#### Data extract:
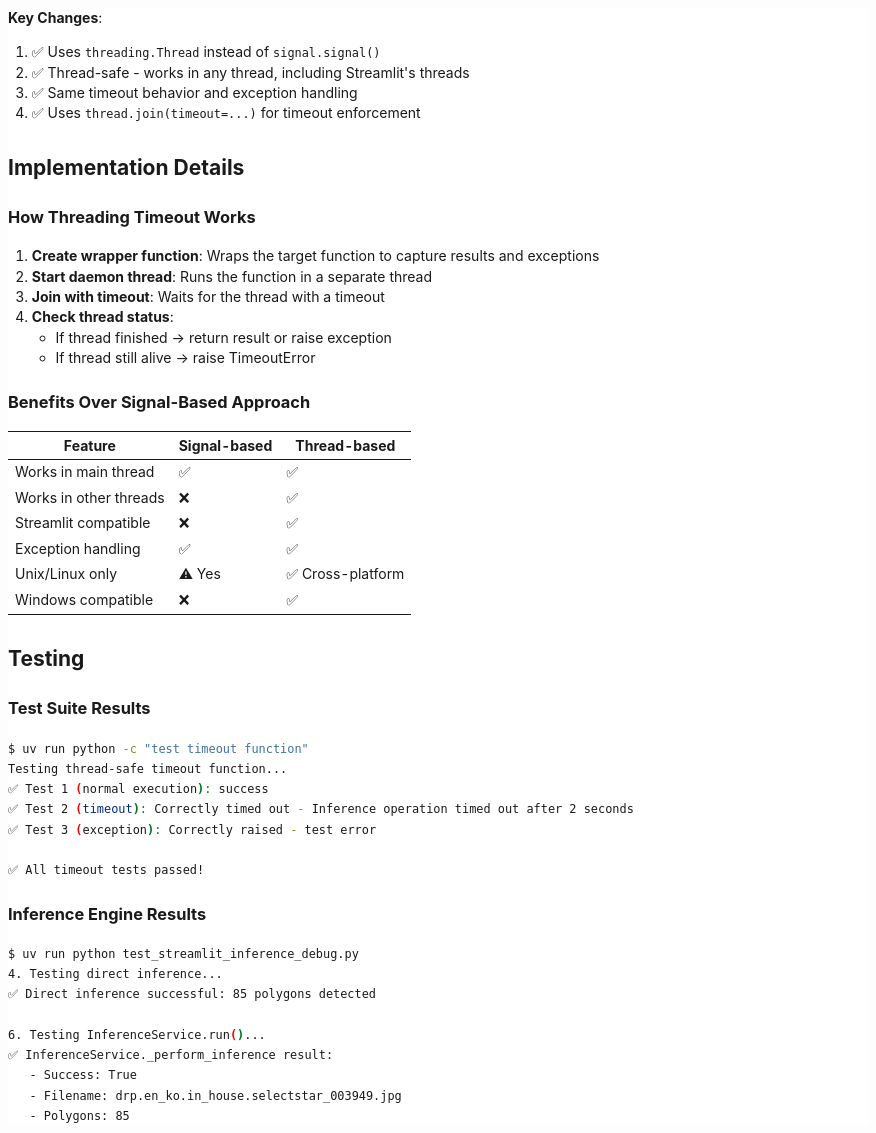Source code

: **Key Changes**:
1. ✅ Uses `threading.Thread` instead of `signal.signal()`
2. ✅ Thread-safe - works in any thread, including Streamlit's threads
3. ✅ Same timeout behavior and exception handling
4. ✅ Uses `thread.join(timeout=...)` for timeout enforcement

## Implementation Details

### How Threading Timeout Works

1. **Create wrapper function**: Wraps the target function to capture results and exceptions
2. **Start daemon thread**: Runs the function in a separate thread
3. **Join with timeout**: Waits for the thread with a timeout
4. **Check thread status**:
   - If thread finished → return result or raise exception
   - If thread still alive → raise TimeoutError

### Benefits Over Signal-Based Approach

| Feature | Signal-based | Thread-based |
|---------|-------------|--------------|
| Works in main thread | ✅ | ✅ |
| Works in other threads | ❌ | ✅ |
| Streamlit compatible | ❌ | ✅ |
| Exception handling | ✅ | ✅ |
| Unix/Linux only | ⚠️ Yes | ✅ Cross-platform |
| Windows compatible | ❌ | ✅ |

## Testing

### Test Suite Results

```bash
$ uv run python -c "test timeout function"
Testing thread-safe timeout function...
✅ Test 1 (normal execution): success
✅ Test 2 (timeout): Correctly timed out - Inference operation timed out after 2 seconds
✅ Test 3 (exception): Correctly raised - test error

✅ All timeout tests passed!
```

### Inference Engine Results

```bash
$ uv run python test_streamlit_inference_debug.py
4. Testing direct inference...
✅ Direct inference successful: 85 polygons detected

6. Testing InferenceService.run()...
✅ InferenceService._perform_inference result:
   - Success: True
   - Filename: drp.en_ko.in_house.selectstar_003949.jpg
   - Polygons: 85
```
==
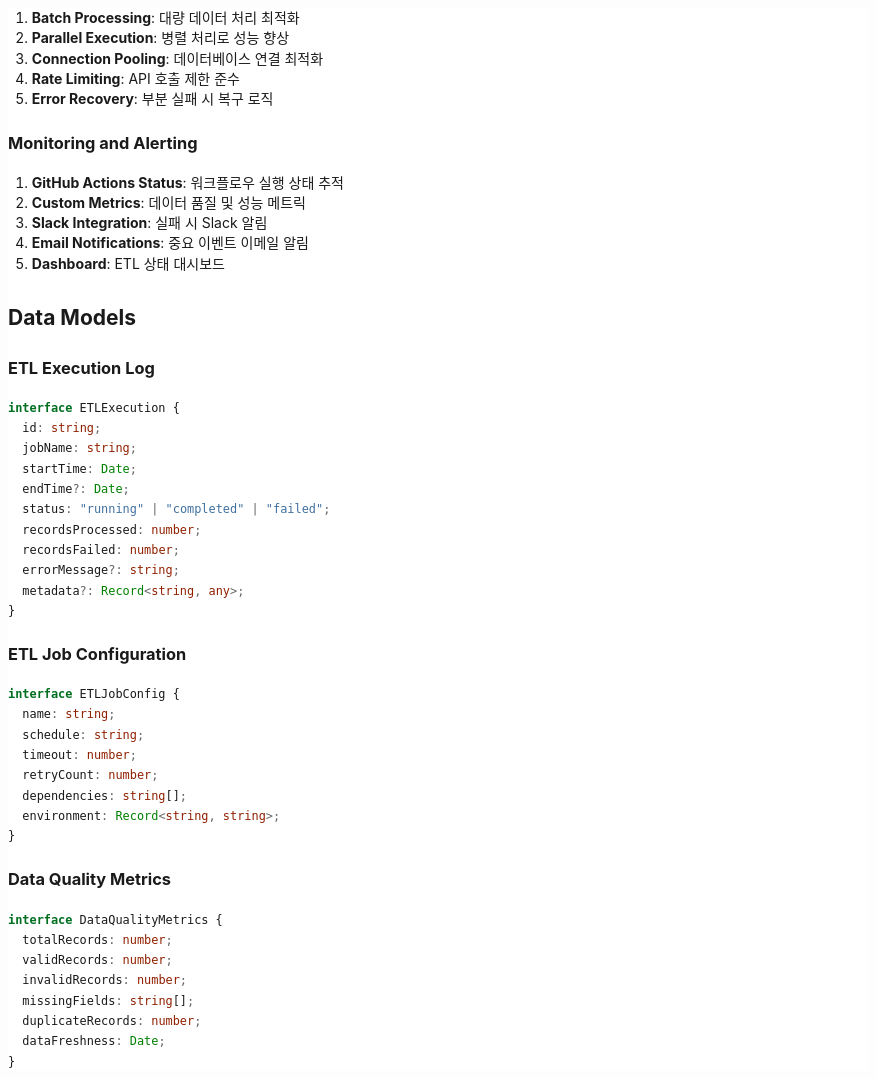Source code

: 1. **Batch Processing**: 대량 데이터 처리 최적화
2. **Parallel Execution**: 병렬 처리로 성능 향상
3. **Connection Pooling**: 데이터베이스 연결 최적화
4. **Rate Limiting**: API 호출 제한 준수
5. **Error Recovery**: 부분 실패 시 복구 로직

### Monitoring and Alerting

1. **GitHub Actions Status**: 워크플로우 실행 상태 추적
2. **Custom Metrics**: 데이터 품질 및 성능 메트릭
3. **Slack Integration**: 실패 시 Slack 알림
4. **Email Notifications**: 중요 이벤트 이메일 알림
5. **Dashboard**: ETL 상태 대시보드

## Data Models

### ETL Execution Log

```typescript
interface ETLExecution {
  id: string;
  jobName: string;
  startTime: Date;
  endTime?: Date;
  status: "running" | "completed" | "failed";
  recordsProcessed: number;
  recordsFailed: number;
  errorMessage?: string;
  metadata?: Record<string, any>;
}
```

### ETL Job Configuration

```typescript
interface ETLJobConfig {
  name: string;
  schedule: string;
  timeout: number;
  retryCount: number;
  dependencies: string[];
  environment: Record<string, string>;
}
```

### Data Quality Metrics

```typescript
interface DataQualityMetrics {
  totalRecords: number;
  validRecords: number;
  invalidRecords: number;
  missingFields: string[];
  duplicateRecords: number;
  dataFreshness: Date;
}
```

#### To do:
Every line of the listing that includes the word "compatible" forms the answer.

#### Result below:
| Streamlit compatible | ❌ | ✅ |
| Windows compatible | ❌ | ✅ |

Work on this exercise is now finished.